[Records]
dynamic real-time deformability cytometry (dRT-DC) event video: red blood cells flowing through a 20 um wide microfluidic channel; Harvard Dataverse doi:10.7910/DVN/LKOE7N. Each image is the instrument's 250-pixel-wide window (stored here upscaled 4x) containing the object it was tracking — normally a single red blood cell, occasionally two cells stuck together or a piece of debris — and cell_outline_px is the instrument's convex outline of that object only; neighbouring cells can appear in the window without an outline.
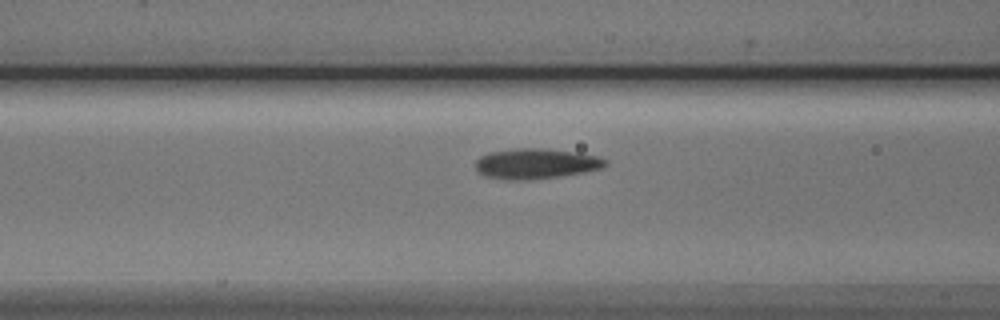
{"species": "Egyptian fruit bat (a non-hibernating species)", "species_latin": "Rousettus aegyptiacus", "temperature_condition": "cold", "stored_images_in_passage": 30, "camera_frame_rate_fps": 3000, "um_per_image_px": 0.085, "animal": {"sex": "male"}, "frame": {"image": 1, "passage_image": 18, "time_ms": 5.667, "image_size_px": [1000, 320], "cell_outline_px": [[608, 164], [600, 168], [584, 172], [560, 176], [524, 180], [508, 180], [484, 176], [476, 168], [476, 160], [480, 156], [488, 152], [516, 148], [544, 148], [576, 152], [600, 156], [608, 160]], "centroid_in_image_um": [45.56, 13.9], "position_along_channel_um": 121.0, "area_um2": 23.06}}
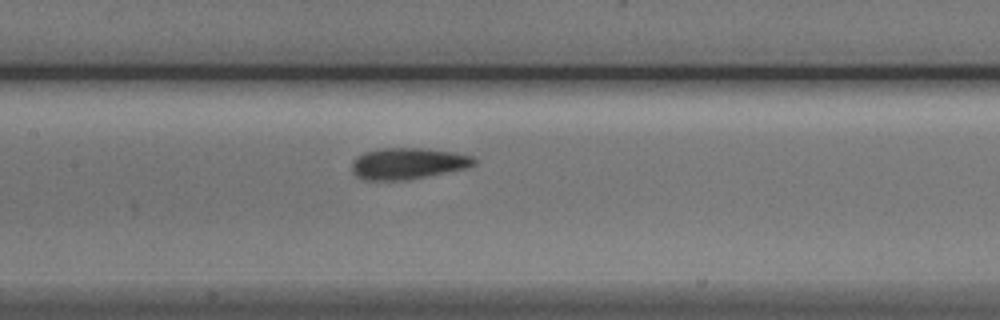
{"frame": {"image": 2, "passage_image": 22, "time_ms": 7.0, "image_size_px": [1000, 320], "cell_outline_px": [[476, 164], [468, 168], [408, 180], [360, 180], [352, 172], [352, 160], [356, 156], [364, 152], [380, 148], [428, 148], [452, 152], [472, 156], [476, 160]], "centroid_in_image_um": [34.64, 13.9], "position_along_channel_um": 172.8, "area_um2": 22.66}}
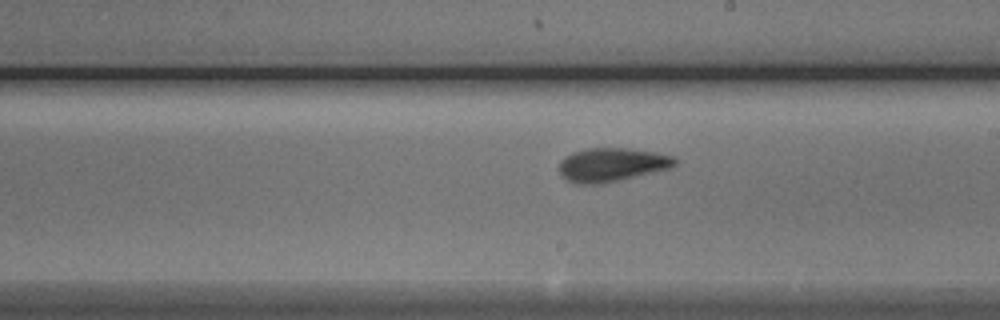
{"frame": {"image": 3, "passage_image": 27, "time_ms": 8.667, "image_size_px": [1000, 320], "cell_outline_px": [[676, 164], [668, 168], [604, 184], [580, 184], [568, 180], [560, 176], [560, 160], [572, 152], [588, 148], [632, 148], [656, 152], [676, 156]], "centroid_in_image_um": [52.0, 13.99], "position_along_channel_um": 237.0, "area_um2": 22.77}}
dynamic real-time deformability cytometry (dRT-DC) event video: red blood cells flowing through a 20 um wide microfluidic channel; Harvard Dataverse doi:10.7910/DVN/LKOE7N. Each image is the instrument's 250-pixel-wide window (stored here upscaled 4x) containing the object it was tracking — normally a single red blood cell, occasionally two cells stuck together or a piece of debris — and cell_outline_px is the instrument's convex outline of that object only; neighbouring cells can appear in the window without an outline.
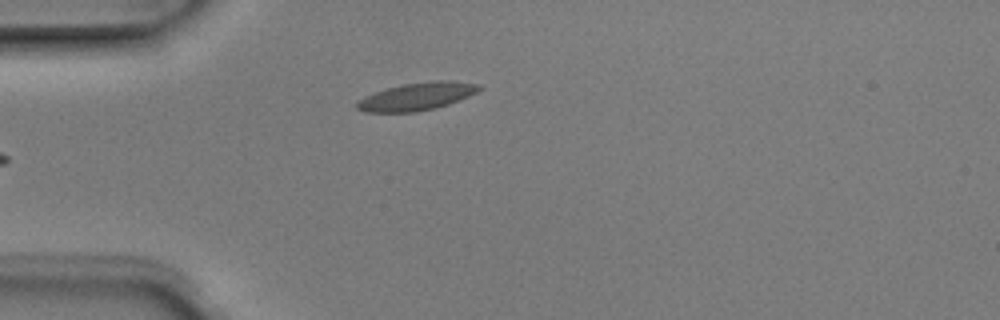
{"species": "Egyptian fruit bat (a non-hibernating species)", "species_latin": "Rousettus aegyptiacus", "temperature_condition": "room temperature", "stored_images_in_passage": 3, "camera_frame_rate_fps": 3000, "um_per_image_px": 0.085, "animal": {"sex": "male"}, "frame": {"image": 1, "passage_image": 3, "time_ms": 0.667, "image_size_px": [1000, 320], "cell_outline_px": [[480, 88], [476, 92], [468, 96], [448, 104], [436, 108], [416, 112], [364, 112], [356, 108], [356, 104], [364, 96], [388, 88], [404, 84], [436, 80], [448, 80], [480, 84]], "centroid_in_image_um": [35.43, 8.2], "position_along_channel_um": 49.6, "area_um2": 19.48}}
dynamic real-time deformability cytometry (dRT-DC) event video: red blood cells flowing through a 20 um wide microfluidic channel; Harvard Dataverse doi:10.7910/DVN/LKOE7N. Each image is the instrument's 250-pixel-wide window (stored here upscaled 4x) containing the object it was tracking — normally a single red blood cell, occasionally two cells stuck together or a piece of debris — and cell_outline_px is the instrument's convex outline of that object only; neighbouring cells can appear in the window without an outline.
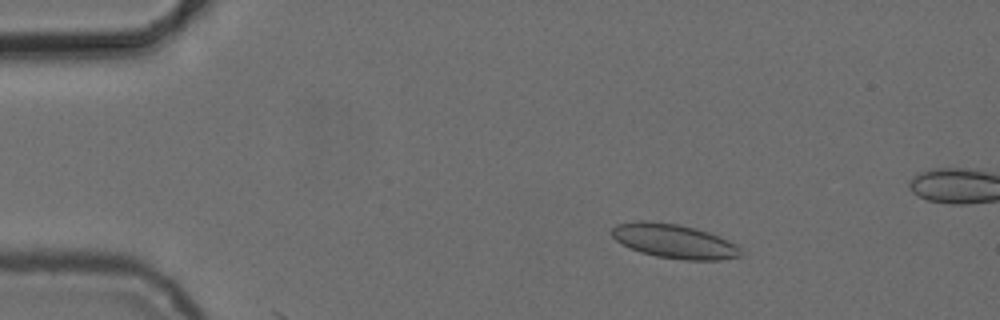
{"species": "common noctule bat (a hibernating species)", "species_latin": "Nyctalus noctula", "temperature_condition": "cold", "stored_images_in_passage": 6, "camera_frame_rate_fps": 3000, "um_per_image_px": 0.085, "animal": {"sex": "female", "body_mass_g": 24.6, "forearm_length_mm": 56.2}, "frame": {"image": 1, "passage_image": 1, "time_ms": 0.0, "image_size_px": [1000, 320], "cell_outline_px": [[744, 256], [720, 260], [684, 260], [656, 256], [640, 252], [620, 244], [612, 236], [612, 228], [616, 224], [640, 220], [644, 220], [676, 224], [696, 228], [720, 236], [736, 244], [740, 248]], "centroid_in_image_um": [57.32, 20.5], "position_along_channel_um": 27.7, "area_um2": 25.89}}
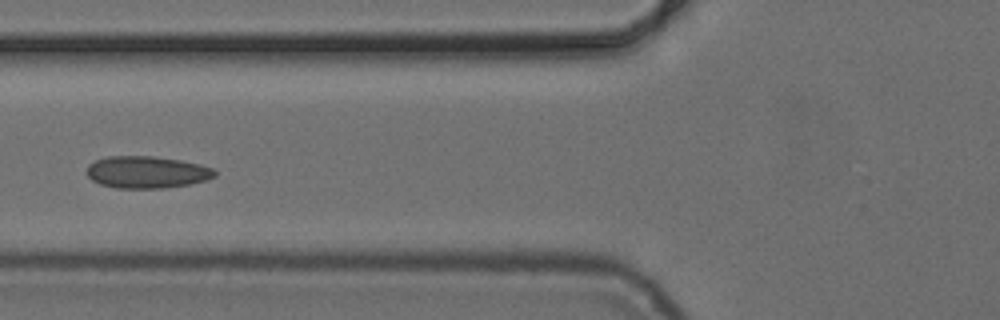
{"frame": {"image": 2, "passage_image": 4, "time_ms": 4.0, "image_size_px": [1000, 320], "cell_outline_px": [[216, 176], [192, 184], [164, 188], [116, 188], [100, 184], [92, 180], [88, 176], [88, 164], [96, 160], [108, 156], [152, 156], [180, 160], [200, 164], [212, 168], [216, 172]], "centroid_in_image_um": [12.48, 14.63], "position_along_channel_um": 113.3, "area_um2": 23.87}}
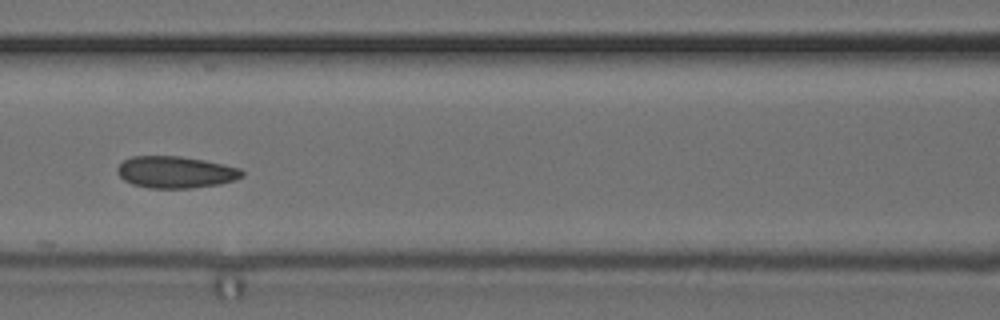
{"frame": {"image": 3, "passage_image": 5, "time_ms": 5.0, "image_size_px": [1000, 320], "cell_outline_px": [[244, 176], [236, 180], [220, 184], [192, 188], [148, 188], [132, 184], [124, 180], [116, 172], [116, 168], [124, 160], [132, 156], [180, 156], [204, 160], [224, 164], [240, 168], [244, 172]], "centroid_in_image_um": [14.94, 14.63], "position_along_channel_um": 151.7, "area_um2": 23.29}}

Exercise goal – Using the data above, write out every line exactly, leaving the images behind.

Result for this task –
dynamic real-time deformability cytometry (dRT-DC) event video: red blood cells flowing through a 20 um wide microfluidic channel; Harvard Dataverse doi:10.7910/DVN/LKOE7N. Each image is the instrument's 250-pixel-wide window (stored here upscaled 4x) containing the object it was tracking — normally a single red blood cell, occasionally two cells stuck together or a piece of debris — and cell_outline_px is the instrument's convex outline of that object only; neighbouring cells can appear in the window without an outline.
{"species": "Egyptian fruit bat (a non-hibernating species)", "species_latin": "Rousettus aegyptiacus", "temperature_condition": "cold", "stored_images_in_passage": 30, "camera_frame_rate_fps": 3000, "um_per_image_px": 0.085, "animal": {"sex": "male"}, "frame": {"image": 1, "passage_image": 18, "time_ms": 5.667, "image_size_px": [1000, 320], "cell_outline_px": [[608, 164], [600, 168], [584, 172], [560, 176], [524, 180], [508, 180], [484, 176], [476, 168], [476, 160], [480, 156], [488, 152], [516, 148], [544, 148], [576, 152], [600, 156], [608, 160]], "centroid_in_image_um": [45.56, 13.9], "position_along_channel_um": 121.0, "area_um2": 23.06}}
{"frame": {"image": 2, "passage_image": 22, "time_ms": 7.0, "image_size_px": [1000, 320], "cell_outline_px": [[476, 164], [468, 168], [408, 180], [360, 180], [352, 172], [352, 160], [356, 156], [364, 152], [380, 148], [428, 148], [452, 152], [472, 156], [476, 160]], "centroid_in_image_um": [34.64, 13.9], "position_along_channel_um": 172.8, "area_um2": 22.66}}
{"frame": {"image": 3, "passage_image": 27, "time_ms": 8.667, "image_size_px": [1000, 320], "cell_outline_px": [[676, 164], [668, 168], [604, 184], [580, 184], [568, 180], [560, 176], [560, 160], [572, 152], [588, 148], [632, 148], [656, 152], [676, 156]], "centroid_in_image_um": [52.0, 13.99], "position_along_channel_um": 237.0, "area_um2": 22.77}}
dynamic real-time deformability cytometry (dRT-DC) event video: red blood cells flowing through a 20 um wide microfluidic channel; Harvard Dataverse doi:10.7910/DVN/LKOE7N. Each image is the instrument's 250-pixel-wide window (stored here upscaled 4x) containing the object it was tracking — normally a single red blood cell, occasionally two cells stuck together or a piece of debris — and cell_outline_px is the instrument's convex outline of that object only; neighbouring cells can appear in the window without an outline.
{"species": "Egyptian fruit bat (a non-hibernating species)", "species_latin": "Rousettus aegyptiacus", "temperature_condition": "room temperature", "stored_images_in_passage": 3, "camera_frame_rate_fps": 3000, "um_per_image_px": 0.085, "animal": {"sex": "male"}, "frame": {"image": 1, "passage_image": 3, "time_ms": 0.667, "image_size_px": [1000, 320], "cell_outline_px": [[480, 88], [476, 92], [468, 96], [448, 104], [436, 108], [416, 112], [364, 112], [356, 108], [356, 104], [364, 96], [388, 88], [404, 84], [436, 80], [448, 80], [480, 84]], "centroid_in_image_um": [35.43, 8.2], "position_along_channel_um": 49.6, "area_um2": 19.48}}
dynamic real-time deformability cytometry (dRT-DC) event video: red blood cells flowing through a 20 um wide microfluidic channel; Harvard Dataverse doi:10.7910/DVN/LKOE7N. Each image is the instrument's 250-pixel-wide window (stored here upscaled 4x) containing the object it was tracking — normally a single red blood cell, occasionally two cells stuck together or a piece of debris — and cell_outline_px is the instrument's convex outline of that object only; neighbouring cells can appear in the window without an outline.
{"species": "common noctule bat (a hibernating species)", "species_latin": "Nyctalus noctula", "temperature_condition": "cold", "stored_images_in_passage": 6, "camera_frame_rate_fps": 3000, "um_per_image_px": 0.085, "animal": {"sex": "female", "body_mass_g": 24.6, "forearm_length_mm": 56.2}, "frame": {"image": 1, "passage_image": 1, "time_ms": 0.0, "image_size_px": [1000, 320], "cell_outline_px": [[744, 256], [720, 260], [684, 260], [656, 256], [640, 252], [620, 244], [612, 236], [612, 228], [616, 224], [640, 220], [644, 220], [676, 224], [696, 228], [720, 236], [736, 244], [740, 248]], "centroid_in_image_um": [57.32, 20.5], "position_along_channel_um": 27.7, "area_um2": 25.89}}
{"frame": {"image": 2, "passage_image": 4, "time_ms": 4.0, "image_size_px": [1000, 320], "cell_outline_px": [[216, 176], [192, 184], [164, 188], [116, 188], [100, 184], [92, 180], [88, 176], [88, 164], [96, 160], [108, 156], [152, 156], [180, 160], [200, 164], [212, 168], [216, 172]], "centroid_in_image_um": [12.48, 14.63], "position_along_channel_um": 113.3, "area_um2": 23.87}}
{"frame": {"image": 3, "passage_image": 5, "time_ms": 5.0, "image_size_px": [1000, 320], "cell_outline_px": [[244, 176], [236, 180], [220, 184], [192, 188], [148, 188], [132, 184], [124, 180], [116, 172], [116, 168], [124, 160], [132, 156], [180, 156], [204, 160], [224, 164], [240, 168], [244, 172]], "centroid_in_image_um": [14.94, 14.63], "position_along_channel_um": 151.7, "area_um2": 23.29}}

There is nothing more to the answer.